Is it possible to have a 100% secure virtual private server?

Question

I am curious if it is possible to have a VPS that has data on it that is not readable by the hosting provider, but is still usable on the VPS.

Obviously there are some things that you could do to prevent them from reading anything...

1. You could change all the passwords, including root. But then, they could still use some alternate boot to reset the password, or they could just mount the disk another way.

2. So, you could encrypt the disk or at least some of the contents on the disk. But then it seems that if you decrypted the content, they could still "peer in" to see what you were doing at the console, because after all, the virtualization platform should allow this.

3. And even if you could stop that, it seems they could just read the RAM of the VPS directly.

Of course, the VPS can store data on it and as long as the key is not on the VPS and the data is never decrypted there, then the host cannot get the data.

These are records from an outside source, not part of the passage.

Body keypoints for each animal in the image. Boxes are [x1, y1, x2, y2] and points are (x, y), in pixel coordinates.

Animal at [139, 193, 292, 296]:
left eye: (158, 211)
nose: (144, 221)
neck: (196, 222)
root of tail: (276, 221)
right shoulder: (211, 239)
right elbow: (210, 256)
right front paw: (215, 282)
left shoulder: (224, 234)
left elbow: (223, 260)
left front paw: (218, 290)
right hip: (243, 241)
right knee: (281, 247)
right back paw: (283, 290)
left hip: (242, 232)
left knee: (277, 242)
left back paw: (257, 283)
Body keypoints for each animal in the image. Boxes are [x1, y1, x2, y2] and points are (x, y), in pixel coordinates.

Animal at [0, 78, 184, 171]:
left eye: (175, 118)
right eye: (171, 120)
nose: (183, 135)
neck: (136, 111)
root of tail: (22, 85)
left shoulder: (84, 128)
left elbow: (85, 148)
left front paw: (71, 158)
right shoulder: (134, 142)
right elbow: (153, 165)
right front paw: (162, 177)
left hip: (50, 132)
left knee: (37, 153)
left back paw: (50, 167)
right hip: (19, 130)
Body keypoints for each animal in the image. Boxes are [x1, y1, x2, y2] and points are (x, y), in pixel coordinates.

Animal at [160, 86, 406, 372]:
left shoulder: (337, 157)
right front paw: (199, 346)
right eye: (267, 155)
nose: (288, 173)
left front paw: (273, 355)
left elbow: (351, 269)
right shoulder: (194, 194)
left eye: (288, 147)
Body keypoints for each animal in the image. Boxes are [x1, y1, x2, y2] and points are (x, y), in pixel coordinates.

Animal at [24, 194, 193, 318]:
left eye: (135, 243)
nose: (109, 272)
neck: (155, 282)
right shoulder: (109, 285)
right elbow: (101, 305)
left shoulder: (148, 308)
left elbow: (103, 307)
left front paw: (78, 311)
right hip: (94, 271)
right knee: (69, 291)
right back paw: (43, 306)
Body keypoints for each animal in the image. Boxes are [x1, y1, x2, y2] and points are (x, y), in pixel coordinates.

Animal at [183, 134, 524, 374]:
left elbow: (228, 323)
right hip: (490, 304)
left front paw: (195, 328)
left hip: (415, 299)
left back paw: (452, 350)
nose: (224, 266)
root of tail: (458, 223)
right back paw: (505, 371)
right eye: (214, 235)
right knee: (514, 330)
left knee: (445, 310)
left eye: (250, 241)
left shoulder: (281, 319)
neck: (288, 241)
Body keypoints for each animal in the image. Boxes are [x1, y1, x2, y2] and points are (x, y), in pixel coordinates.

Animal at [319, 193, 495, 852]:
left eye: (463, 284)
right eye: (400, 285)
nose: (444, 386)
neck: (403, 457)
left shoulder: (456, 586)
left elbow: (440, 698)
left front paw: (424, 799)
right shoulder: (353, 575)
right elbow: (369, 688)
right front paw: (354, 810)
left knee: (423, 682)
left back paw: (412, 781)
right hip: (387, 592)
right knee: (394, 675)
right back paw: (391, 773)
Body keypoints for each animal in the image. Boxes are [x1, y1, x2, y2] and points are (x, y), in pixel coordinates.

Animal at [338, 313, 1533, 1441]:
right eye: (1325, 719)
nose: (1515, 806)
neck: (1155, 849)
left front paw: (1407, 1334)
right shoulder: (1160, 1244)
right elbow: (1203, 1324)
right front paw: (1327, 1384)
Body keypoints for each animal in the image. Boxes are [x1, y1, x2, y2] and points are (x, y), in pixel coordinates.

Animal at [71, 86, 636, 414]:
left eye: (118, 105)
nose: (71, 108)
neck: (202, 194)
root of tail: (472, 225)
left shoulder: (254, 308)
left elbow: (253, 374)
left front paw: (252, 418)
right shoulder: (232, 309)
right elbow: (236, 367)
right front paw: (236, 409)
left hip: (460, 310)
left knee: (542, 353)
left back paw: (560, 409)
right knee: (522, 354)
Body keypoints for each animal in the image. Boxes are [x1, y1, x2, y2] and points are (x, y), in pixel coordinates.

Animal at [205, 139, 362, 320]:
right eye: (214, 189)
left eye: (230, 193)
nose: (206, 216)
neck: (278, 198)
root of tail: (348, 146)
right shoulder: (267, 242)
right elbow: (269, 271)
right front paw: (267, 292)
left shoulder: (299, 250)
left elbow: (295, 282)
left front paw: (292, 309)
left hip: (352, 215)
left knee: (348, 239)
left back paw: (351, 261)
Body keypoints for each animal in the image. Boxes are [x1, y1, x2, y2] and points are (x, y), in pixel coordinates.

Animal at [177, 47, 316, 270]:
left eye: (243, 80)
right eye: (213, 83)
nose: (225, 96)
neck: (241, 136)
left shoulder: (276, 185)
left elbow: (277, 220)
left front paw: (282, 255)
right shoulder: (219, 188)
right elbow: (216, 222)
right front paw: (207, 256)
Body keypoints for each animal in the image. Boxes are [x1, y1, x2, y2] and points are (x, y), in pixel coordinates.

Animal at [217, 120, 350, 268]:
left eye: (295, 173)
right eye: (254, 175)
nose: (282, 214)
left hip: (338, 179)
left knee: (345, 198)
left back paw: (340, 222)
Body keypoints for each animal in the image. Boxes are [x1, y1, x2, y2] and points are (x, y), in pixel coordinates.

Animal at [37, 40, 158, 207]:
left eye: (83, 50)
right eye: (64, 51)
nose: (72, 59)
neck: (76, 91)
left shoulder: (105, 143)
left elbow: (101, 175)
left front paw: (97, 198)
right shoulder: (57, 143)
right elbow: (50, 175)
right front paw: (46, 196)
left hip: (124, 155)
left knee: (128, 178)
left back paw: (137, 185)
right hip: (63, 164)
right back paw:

But it seems to me that if any point the data on the VPS is decrypted...for use on the VPS...then the hosting provider can get the data.

So, my two questions are:

1. Is this correct? Is it true that there is no way to 100% secure data on a VPS from a host from seeing it, while keeping it accessable by the VPS?

2. If it is possible to make it 100% secure, then how? If it is not possible, then what is the closest you can get to hiding data from the web host?

Answer 1

The virtual machine host can see and defeat any security measure you mentioned, including encryption of the virtual disks or files within the virtual filesystem. It may not be trivial to do so, but it's much easier than most people think. Indeed, you alluded to the common methods of doing exactly that.

In the business world, this is generally dealt with via contracts and service level agreements, specifying compliance to legal and industry standards, and so is usually considered a non-issue as long as the host is actually compliant with the relevant standards.

If your use case requires security from the host, or more likely, from the host's government, then you should strongly consider obtaining your service in another country.

Answer 2

Your assumptions are correct. There is absolutely no way how you could secure a host if you cannot guarantee the physical security of the machine - someone with physical access to a host will be able to control it or read all of its data, provided he has the necessary equipment (e.g. a hot-pluggable PCI card could read the host's memory - including encryption keys and passphrases held there).

This is also true for virtual machines except that "physical" access is replaced by the ability to control the hypervisor. As the hypervisor executes (and is able to intercept) any instruction of the VM and holds all of the resources (including the RAM) on behalf of the VM, anybody with sufficient privileges on the hypervisor is able to exercise full control over a VM. Note that controlling the hypervisor spares the requirement for special equipment.

Aside from that, there has been a consensus in the security community for a really long time now, that "100%" security is impossible to achieve. The task of a security engineer is to evaluate possible attack vectors, the effort needed to exploit them and compare the predicted cost of the attack to the value of the assets affected by it to make sure there would be no financial incentive for the attack and the abilty to carry out an attack would be limited to a small (ideally 0-sized) circle of people or organizations not interested in the assets he is trying to protect. More on that topic: http://www.schneier.com/paper-attacktrees-ddj-ft.html

Answer 3

Yes.

If you have access to a secure host X, but you need to access to vast, but potentially insecure, computing resources at Y, you can use homomorphic encryption on the data.

In this way, computations can be carried out on Y, without ever leaking data from X.